(Records drawn from a dataset)
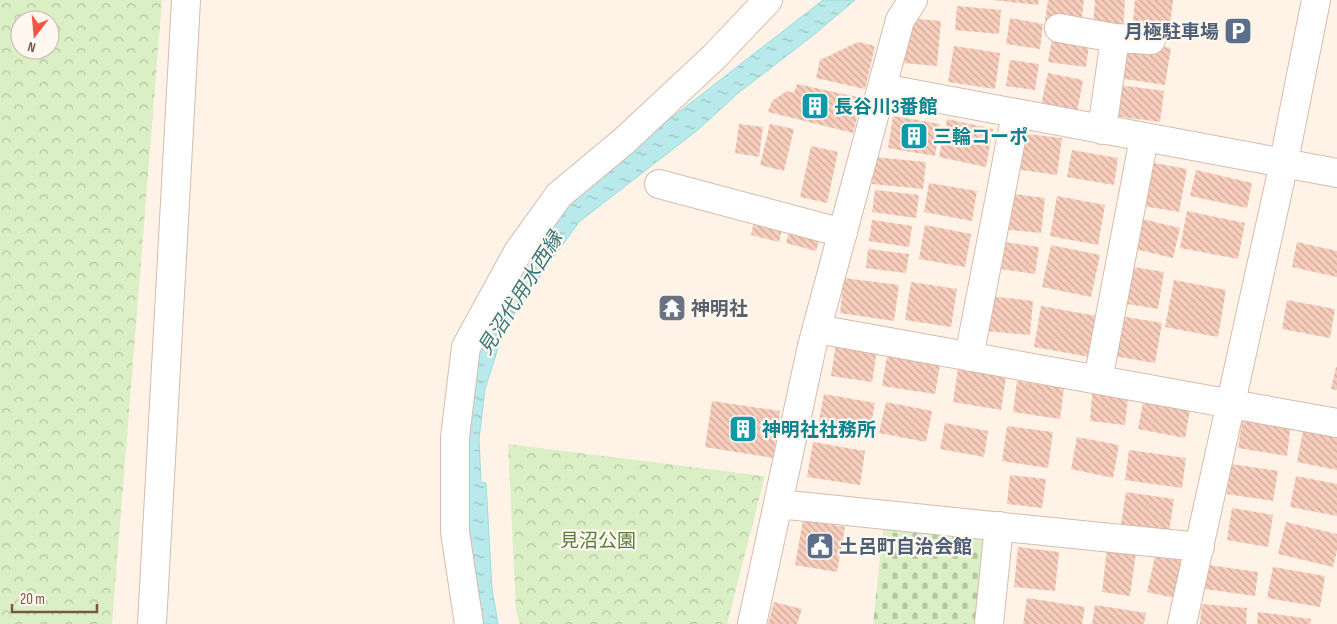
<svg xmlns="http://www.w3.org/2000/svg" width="1337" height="624" viewBox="0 0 1337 624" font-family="'Sofia Sans Condensed','Noto Sans JP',sans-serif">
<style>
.cemetery{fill:url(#cemetery-stones)}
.park{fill:url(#park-crowns);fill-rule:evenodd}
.water{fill:url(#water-ripples);stroke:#9edcde}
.building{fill:url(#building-back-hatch)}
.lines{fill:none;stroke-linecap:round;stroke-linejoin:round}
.minor-casing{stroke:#d5bbae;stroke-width:30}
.minor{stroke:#fff;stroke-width:28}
.labels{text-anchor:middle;stroke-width:4.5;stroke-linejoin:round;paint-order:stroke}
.service-label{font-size:19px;font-weight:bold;fill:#4e5e75;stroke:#fff8f0;text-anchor:end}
.culture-label{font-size:19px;font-weight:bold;fill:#0d838f;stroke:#fff8f0;text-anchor:start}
.worship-label{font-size:19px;font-weight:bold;fill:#5b616d;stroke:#fff8f0;text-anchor:start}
.park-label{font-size:19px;fill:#577d3c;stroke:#fff8f0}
.water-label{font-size:20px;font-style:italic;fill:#36787b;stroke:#fff8f0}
</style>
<defs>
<pattern id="cemetery-stones" width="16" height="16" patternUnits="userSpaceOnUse" patternTransform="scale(1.25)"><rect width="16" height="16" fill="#daefc4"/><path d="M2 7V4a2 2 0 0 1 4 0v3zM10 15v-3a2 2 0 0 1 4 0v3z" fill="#b6c4a1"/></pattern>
<pattern id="park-crowns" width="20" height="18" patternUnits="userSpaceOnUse" patternTransform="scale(1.25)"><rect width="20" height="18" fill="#daefc4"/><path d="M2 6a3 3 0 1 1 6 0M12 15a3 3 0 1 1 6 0" fill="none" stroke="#b6c4a1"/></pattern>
<pattern id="water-ripples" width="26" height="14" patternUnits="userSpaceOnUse" patternTransform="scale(1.25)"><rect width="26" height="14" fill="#b9eaeb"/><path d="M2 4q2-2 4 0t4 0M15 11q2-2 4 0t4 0" fill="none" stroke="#9cc0c0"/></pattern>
<pattern id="building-back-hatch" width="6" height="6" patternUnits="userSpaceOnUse" patternTransform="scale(1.25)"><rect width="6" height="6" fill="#f7cdbc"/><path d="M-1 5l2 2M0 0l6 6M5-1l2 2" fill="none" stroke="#cda99b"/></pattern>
</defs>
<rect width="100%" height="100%" fill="#fff3e8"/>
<!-- cemetery -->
<path class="cemetery" d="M884,521L987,533L979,624H873Z"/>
<!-- park -->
<path class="park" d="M0,0H162L112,624H0ZM20,20H50V50H20Z
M508,444L765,476L727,624H520L516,611Z"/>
<!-- water -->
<path class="water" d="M823,0H855L815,34L737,94L699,129L579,222L518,307L500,342L485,389L479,439L481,482L486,483L492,588L498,624H478L460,446L473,358L506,288L568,205L630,150Z"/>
<!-- building -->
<path class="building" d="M992,0H1039L1038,5Z
M1048,0H1084L1081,24L1045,20Z
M1095,0H1125L1123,31L1093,28Z
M1135,0H1173L1169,35L1132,31Z
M957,6L1001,10L999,34L955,30Z
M907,18L941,21L937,66L903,63Z
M1010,18L1043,24L1040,49L1006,44Z
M1053,33L1090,38L1086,67L1048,62Z
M1124,41L1171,48L1165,85L1119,78Z
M858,42L875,46L865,89L816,78L820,60Z
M954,46L1000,53L995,89L948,82Z
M1010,60L1039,64L1035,90L1006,86Z
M1048,73L1083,80L1077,112L1041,105Z
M797,84L862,98L853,133L768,112L772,101L787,91L794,93Z
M1120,85L1164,91L1160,122L1115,116Z
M893,116L940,124L935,156L888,148Z
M947,119L993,129L986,167L939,157Z
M739,124L763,127L759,157L735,153Z
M770,124L794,129L784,171L760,165Z
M1018,133L1062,138L1057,175L1014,169Z
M811,146L838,152L827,203L800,197Z
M1072,150L1118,158L1114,185L1067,177Z
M875,157L926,162L923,189L872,184Z
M1144,161L1187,169L1179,212L1137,205Z
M1196,170L1252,183L1247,208L1190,196Z
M929,183L977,191L972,221L924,212Z
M875,190L919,195L916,218L872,212Z
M1007,193L1045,198L1041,233L1002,229Z
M1057,196L1105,205L1098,245L1050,236Z
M1187,211L1245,223L1238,259L1180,248Z
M755,218L783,225L779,242L751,235Z
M1138,218L1180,228L1173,258L1131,248Z
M872,220L912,226L909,247L869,241Z
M792,223L822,231L816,251L786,243Z
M925,225L971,234L965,267L919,259Z
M997,241L1039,247L1035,274L993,268Z
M1297,242L1337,251V277L1292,267Z
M1051,245L1100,255L1091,297L1042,287Z
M868,249L909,254L906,273L866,268Z
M1127,266L1164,272L1158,309L1121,303Z
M844,278L899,285L894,321L840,313Z
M1174,280L1226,290L1218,337L1165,327Z
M911,282L957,289L951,327L905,320Z
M989,296L1033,301L1030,335L985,331Z
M1287,300L1335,309L1330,338L1282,329Z
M1041,306L1097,316L1090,357L1034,347Z
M1120,316L1162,323L1155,363L1114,356Z
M836,344L877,350L872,382L831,376Z
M888,350L941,359L935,394L882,386Z
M959,362L1007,370L1001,410L953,402Z
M1336,367H1337V390L1331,389Z
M1017,381L1064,388L1060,419L1013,412Z
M1093,385L1129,389L1125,425L1090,421Z
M824,394L875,403L869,435L818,426Z
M712,401L780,411L773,458L705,447Z
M886,402L932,411L926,442L879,433Z
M1143,402L1190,410L1185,438L1138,429Z
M1243,415L1291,422L1287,456L1238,448Z
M945,423L988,431L984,457L940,449Z
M1007,426L1053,432L1048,468L1002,461Z
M1304,427L1337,434V470L1297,462Z
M1077,437L1119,445L1113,478L1071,469Z
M813,442L865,451L860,485L807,477Z
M1129,450L1186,458L1182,488L1125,480Z
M1231,464L1278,471L1273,501L1227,494Z
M1010,475L1046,479L1042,508L1007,504Z
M1296,476L1337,484V516L1290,507Z
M1126,492L1174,499L1169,532L1121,524Z
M1232,508L1273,515L1268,547L1227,540Z
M803,520L845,527L837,572L795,565Z
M1286,522L1337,534V550L1333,567L1278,554Z
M1018,547L1059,552L1055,591L1014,587Z
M1107,548L1136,552L1130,596L1102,592Z
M1156,553L1184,559L1175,598L1147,592Z
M1208,565L1258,572L1255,596L1205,589Z
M1273,567L1325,576L1320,607L1267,598Z
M1027,598L1085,607L1082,624H1023Z
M774,602L802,609L797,624H768Z
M1202,604L1247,608L1246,624H1200Z
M1095,605L1146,613L1144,624H1092Z
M1258,612L1311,619L1310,624H1257Z"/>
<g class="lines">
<defs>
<path id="minor" d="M1059,28L1115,38L1151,40
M882,88L1337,173
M1102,130L1115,38
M659,184L843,233
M817,329L1337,423
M969,357L1016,114
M1098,380L1144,138
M778,504L1200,547
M152,624L186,0
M469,624L455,532V437L466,347L518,252L559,195L624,141L714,57L768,0
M752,624L812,346L900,20L913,0
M989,624L999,526
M1182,624L1280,181L1316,0"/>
</defs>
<!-- minor casing -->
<use href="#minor" class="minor-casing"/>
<!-- minor -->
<use href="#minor" class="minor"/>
</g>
<!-- icons -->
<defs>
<symbol id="parking-square" viewBox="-11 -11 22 22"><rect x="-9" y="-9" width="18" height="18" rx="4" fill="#5c6f8a" stroke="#fff8f0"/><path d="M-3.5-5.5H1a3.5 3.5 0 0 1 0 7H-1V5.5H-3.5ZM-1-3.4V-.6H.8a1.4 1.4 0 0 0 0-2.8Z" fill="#fff"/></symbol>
<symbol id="building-square" viewBox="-11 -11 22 22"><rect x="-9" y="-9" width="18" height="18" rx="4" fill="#0f9aa8" stroke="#fff8f0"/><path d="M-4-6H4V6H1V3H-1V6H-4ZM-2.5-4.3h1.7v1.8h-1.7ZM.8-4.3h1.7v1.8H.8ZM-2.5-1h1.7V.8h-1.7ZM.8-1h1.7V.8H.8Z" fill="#fff"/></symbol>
<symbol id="temple-square" viewBox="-11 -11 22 22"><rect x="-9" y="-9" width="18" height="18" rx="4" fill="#6b7280" stroke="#fff8f0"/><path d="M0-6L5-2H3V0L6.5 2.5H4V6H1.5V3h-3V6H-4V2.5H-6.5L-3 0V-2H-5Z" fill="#fff"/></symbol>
<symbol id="civic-square" viewBox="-11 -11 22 22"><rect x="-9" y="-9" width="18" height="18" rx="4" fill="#5c6f8a" stroke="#fff8f0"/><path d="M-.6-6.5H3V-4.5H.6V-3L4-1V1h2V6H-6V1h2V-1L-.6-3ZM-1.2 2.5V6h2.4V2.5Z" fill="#fff"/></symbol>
</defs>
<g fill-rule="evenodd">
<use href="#parking-square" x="1222" y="15" width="32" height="32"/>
<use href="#building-square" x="799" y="90" width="32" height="32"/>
<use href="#building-square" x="898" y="120" width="32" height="32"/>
<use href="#temple-square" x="656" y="292" width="32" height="32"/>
<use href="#building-square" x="727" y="413" width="32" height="32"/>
<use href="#civic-square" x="804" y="530" width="32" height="32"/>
</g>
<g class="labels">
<!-- service labels -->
<g class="service-label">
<text x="1219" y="38">月極駐車場</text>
<text x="839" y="553" text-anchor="start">土呂町自治会館</text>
</g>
<!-- culture labels -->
<g class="culture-label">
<text x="834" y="113">長谷川3番館</text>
<text x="933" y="143">三輪コーポ</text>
<text x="762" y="436">神明社社務所</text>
</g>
<!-- worship labels -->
<g class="worship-label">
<text x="691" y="315">神明社</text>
</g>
<!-- park labels -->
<g class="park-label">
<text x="598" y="547">見沼公園</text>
</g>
<!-- water labels -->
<g class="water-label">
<text transform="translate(520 293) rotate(-58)" y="7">見沼代用水西縁</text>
</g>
</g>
<!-- north arrow -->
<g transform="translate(35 35) rotate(196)"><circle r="24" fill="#fff8f0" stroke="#cbb6ad"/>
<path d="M0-4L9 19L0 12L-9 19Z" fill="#f55440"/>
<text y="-8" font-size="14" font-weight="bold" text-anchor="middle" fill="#7d5448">N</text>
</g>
<!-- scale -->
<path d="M12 604v8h85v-8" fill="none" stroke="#7d5448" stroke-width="2.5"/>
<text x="20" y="604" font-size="15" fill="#7d5448" stroke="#fff8f0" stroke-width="4" paint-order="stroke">20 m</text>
</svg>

Task prompt: Looking at the records above, in how many lines does the word "casing" occur? Reply with the number alone.

Task solution: 3